The film also reveals the Gung-ho, up ‘n’ at ’em mentality of 1914, and it opens with Vera pushing her way through the 1918 Armistice celebrations. She has learned in the process, but the Armistice celebration followed by the political meeting indicates that most haven’t. I heard many tales of World War One from my Great Uncle Ben as a child. He used to say that the great untold secret of World War One was how often young, fresh out of public school officers died leading attacks from the trenches. The death toll is no secret, but he said the never investigated statistic was how many died from shots in the back from their own lines. He said you’d have blokes who’d been in the trenches for two years, literally up to their neck in muck and bullets, and there was a never-ending supply of 18 year old boys with officer’s pips bent on glory. And the experienced men behind them had lost the desire to run into a hail of machine gun fire while trying to cross barbed wire during shelling. He first told me these stories when I came home from grammar school in my Combined Cadet Force (CCF) uniform, which he reviled. The CCF is the starting point at school for the characters in this film too. Ben had been a miner, and had been there when Churchill turned cavalry against unarmed South Wales miners in the General Strike of 1926, another story that he impressed on me that I should never forget. Ben was a pacifist. He must have greatly approved of Vera Brittain.

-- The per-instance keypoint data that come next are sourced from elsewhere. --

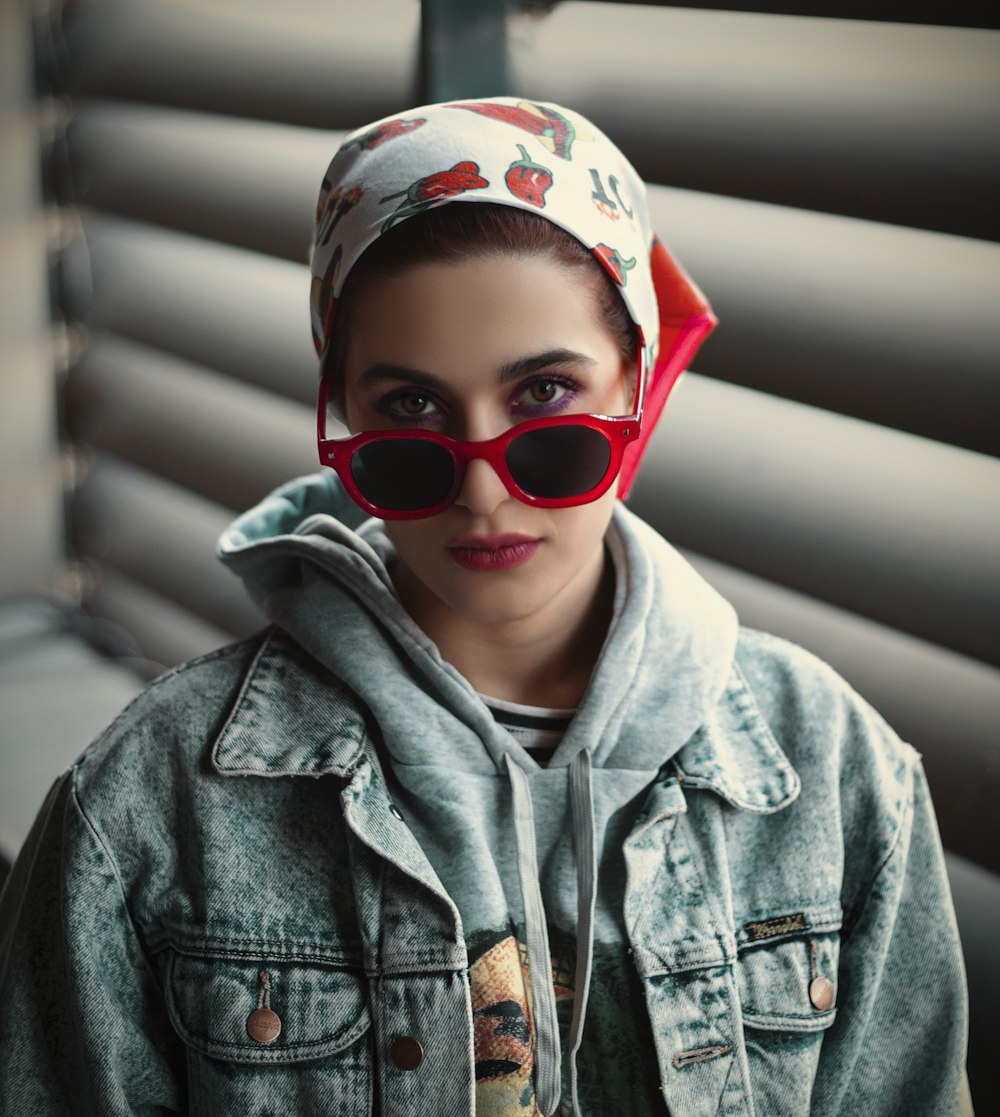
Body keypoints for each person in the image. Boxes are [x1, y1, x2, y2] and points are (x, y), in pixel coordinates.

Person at [0, 98, 971, 1116]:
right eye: (411, 410)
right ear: (343, 416)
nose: (480, 487)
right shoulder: (149, 802)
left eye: (545, 396)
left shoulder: (834, 771)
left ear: (637, 383)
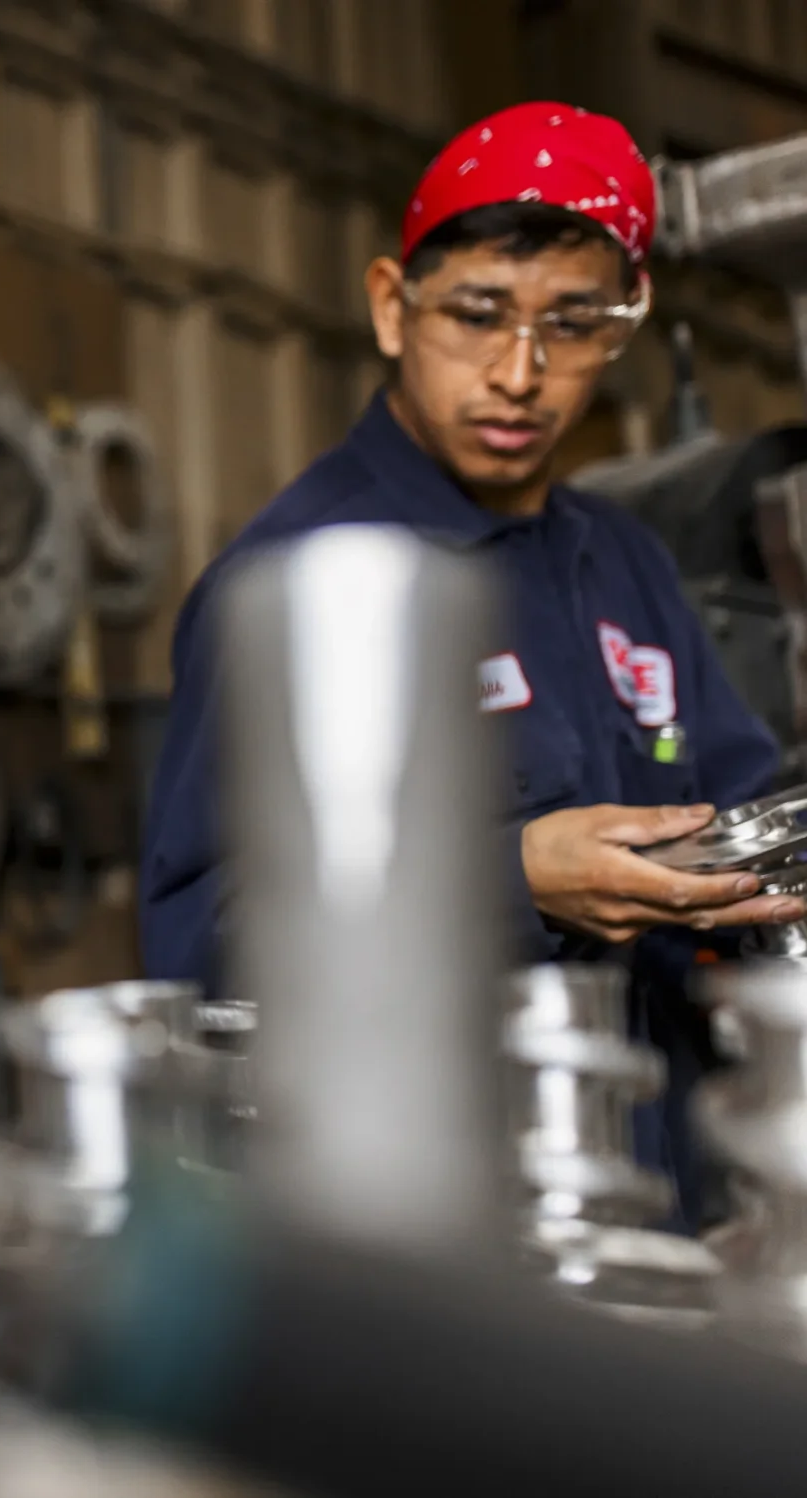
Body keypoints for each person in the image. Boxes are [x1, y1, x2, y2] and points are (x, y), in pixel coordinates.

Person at [141, 102, 800, 1222]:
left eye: (573, 322)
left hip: (660, 1195)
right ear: (394, 308)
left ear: (622, 326)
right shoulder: (302, 582)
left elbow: (742, 807)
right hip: (444, 1231)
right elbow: (206, 940)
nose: (520, 372)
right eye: (479, 315)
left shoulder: (624, 562)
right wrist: (513, 877)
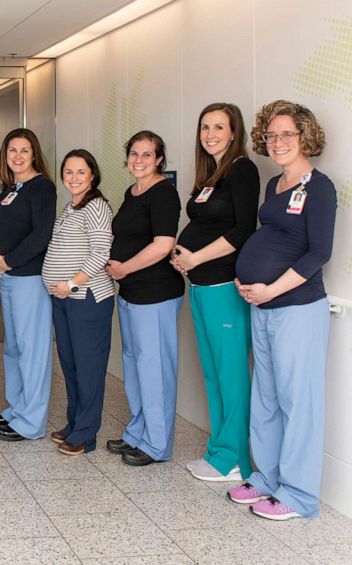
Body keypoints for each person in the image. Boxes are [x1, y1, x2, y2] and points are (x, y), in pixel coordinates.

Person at [229, 100, 336, 521]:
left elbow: (318, 253)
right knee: (267, 398)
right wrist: (249, 282)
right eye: (271, 135)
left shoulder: (320, 186)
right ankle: (267, 479)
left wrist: (271, 287)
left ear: (305, 136)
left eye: (287, 134)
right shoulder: (275, 185)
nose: (278, 142)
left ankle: (299, 495)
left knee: (298, 402)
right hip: (263, 306)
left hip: (297, 307)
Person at [172, 104, 259, 482]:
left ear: (234, 131)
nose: (210, 134)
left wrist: (195, 258)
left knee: (232, 375)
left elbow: (242, 230)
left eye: (219, 127)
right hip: (203, 287)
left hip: (224, 286)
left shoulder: (242, 169)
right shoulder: (212, 175)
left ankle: (236, 457)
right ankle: (219, 450)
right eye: (205, 127)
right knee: (212, 373)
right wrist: (186, 259)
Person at [105, 130, 184, 466]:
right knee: (135, 366)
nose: (139, 160)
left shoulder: (164, 194)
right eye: (134, 154)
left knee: (155, 370)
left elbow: (163, 244)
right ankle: (138, 432)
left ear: (159, 159)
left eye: (147, 155)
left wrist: (124, 269)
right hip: (132, 295)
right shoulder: (133, 191)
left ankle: (156, 444)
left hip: (156, 293)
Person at [42, 150, 114, 455]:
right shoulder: (71, 207)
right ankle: (75, 423)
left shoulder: (96, 206)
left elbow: (101, 252)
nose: (73, 178)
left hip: (87, 298)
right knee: (70, 365)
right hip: (64, 299)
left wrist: (71, 283)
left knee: (88, 367)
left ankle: (86, 434)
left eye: (80, 172)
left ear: (92, 175)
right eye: (68, 172)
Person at [0, 128, 56, 442]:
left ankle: (32, 422)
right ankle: (17, 409)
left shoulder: (41, 187)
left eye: (24, 150)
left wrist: (9, 260)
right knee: (13, 349)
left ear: (34, 153)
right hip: (9, 278)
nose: (17, 156)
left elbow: (42, 235)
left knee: (32, 350)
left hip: (28, 278)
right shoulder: (12, 188)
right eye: (12, 150)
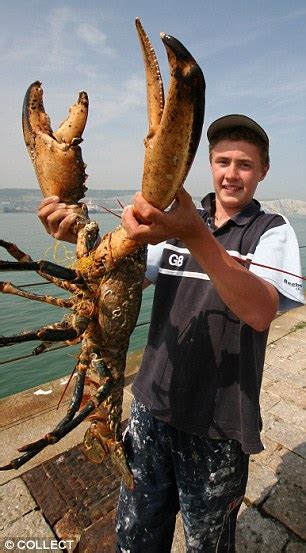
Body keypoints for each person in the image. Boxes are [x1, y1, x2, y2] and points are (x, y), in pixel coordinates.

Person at [38, 115, 304, 552]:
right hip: (150, 408)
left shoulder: (271, 231)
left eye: (245, 165)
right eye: (222, 161)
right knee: (136, 534)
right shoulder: (175, 224)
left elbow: (260, 312)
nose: (231, 174)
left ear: (263, 171)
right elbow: (120, 274)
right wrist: (77, 238)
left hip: (218, 423)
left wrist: (195, 235)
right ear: (209, 164)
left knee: (209, 543)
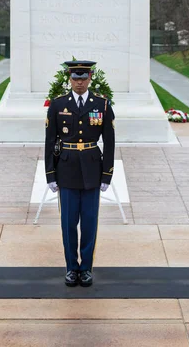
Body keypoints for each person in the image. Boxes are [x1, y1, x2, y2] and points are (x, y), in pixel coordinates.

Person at [45, 60, 115, 287]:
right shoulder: (57, 105)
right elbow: (49, 141)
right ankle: (71, 268)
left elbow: (110, 143)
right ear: (69, 78)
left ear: (90, 78)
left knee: (89, 223)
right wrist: (50, 174)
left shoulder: (102, 105)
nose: (79, 83)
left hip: (92, 170)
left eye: (83, 78)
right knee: (68, 223)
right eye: (75, 78)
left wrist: (107, 175)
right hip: (66, 170)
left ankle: (85, 268)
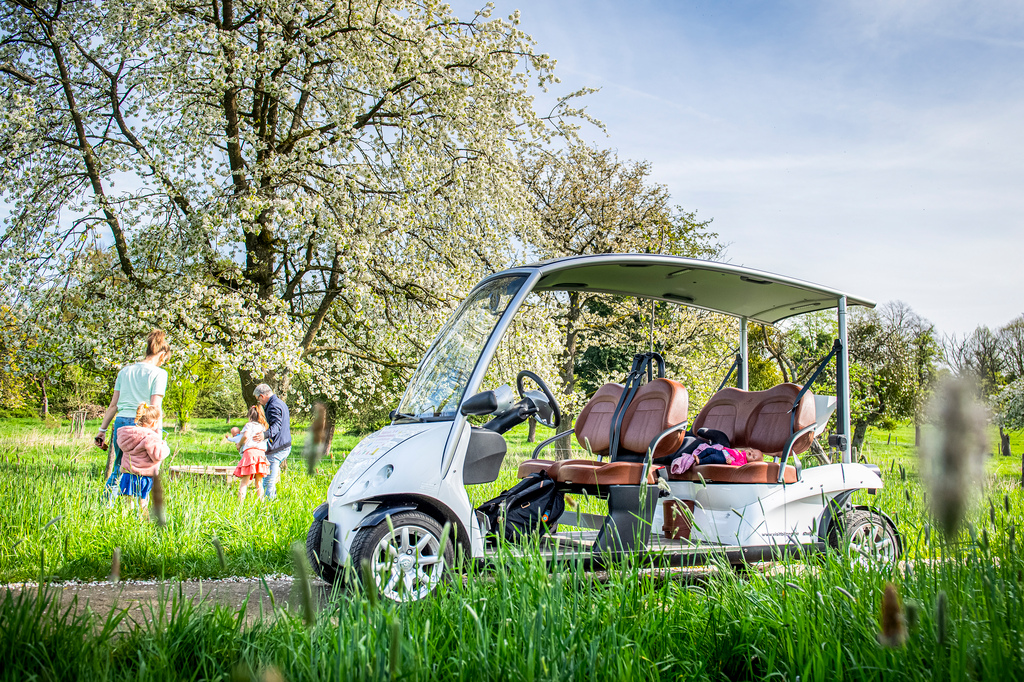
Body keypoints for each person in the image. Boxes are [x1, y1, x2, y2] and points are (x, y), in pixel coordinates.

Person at [95, 329, 171, 499]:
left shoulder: (124, 371)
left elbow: (113, 405)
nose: (163, 363)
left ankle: (106, 506)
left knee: (120, 467)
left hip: (121, 423)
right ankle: (138, 506)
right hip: (144, 424)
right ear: (162, 354)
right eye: (165, 360)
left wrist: (102, 430)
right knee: (144, 468)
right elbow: (155, 406)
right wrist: (157, 434)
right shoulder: (159, 373)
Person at [115, 402, 170, 519]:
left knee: (127, 503)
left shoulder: (126, 434)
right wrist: (164, 446)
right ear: (154, 422)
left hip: (127, 475)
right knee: (143, 503)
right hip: (143, 476)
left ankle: (126, 522)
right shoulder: (150, 437)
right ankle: (143, 523)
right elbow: (158, 455)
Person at [250, 383, 291, 499]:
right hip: (285, 444)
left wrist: (265, 435)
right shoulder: (280, 403)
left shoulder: (273, 406)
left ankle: (269, 506)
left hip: (278, 447)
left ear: (262, 396)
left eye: (258, 399)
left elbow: (277, 425)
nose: (259, 402)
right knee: (271, 478)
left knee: (268, 480)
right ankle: (273, 500)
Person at [234, 405, 271, 502]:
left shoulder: (249, 425)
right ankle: (261, 503)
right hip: (261, 455)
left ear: (250, 415)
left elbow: (245, 436)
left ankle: (240, 504)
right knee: (259, 482)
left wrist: (239, 444)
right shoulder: (263, 427)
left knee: (244, 482)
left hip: (250, 454)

Max Richter’s music is integral- though James Kent says it was sourced at the edit stage, and Alicia Vikander had been listening to Richter on her iPod to create her mood for scenes. Max Richter’s On The Nature of Daylight is also used in Shutter Island in a mash-up with Dinah Washington singing This Bitter Earth, and that is one of the great soundtrack moments of the last decade. Incidentally, one blooper to look out for, which Kent mentions, is that one of the nurses drops an illicit-on-set iPhone in the mud at one point.
The film is a perfect starter for the BFI series, because it exemplifies what British cinema does so well. Superb acting in depth and breadth, understated stories, the cinematography to reveal beautiful scenery. What a generation of actors we have with Benedict Cumberbatch, Eddie Redmayne, Emily Blunt, Felicity Jones and now Kit Harington and (I think an honorary acting Brit) Alicia Vikander. It’s a five star film.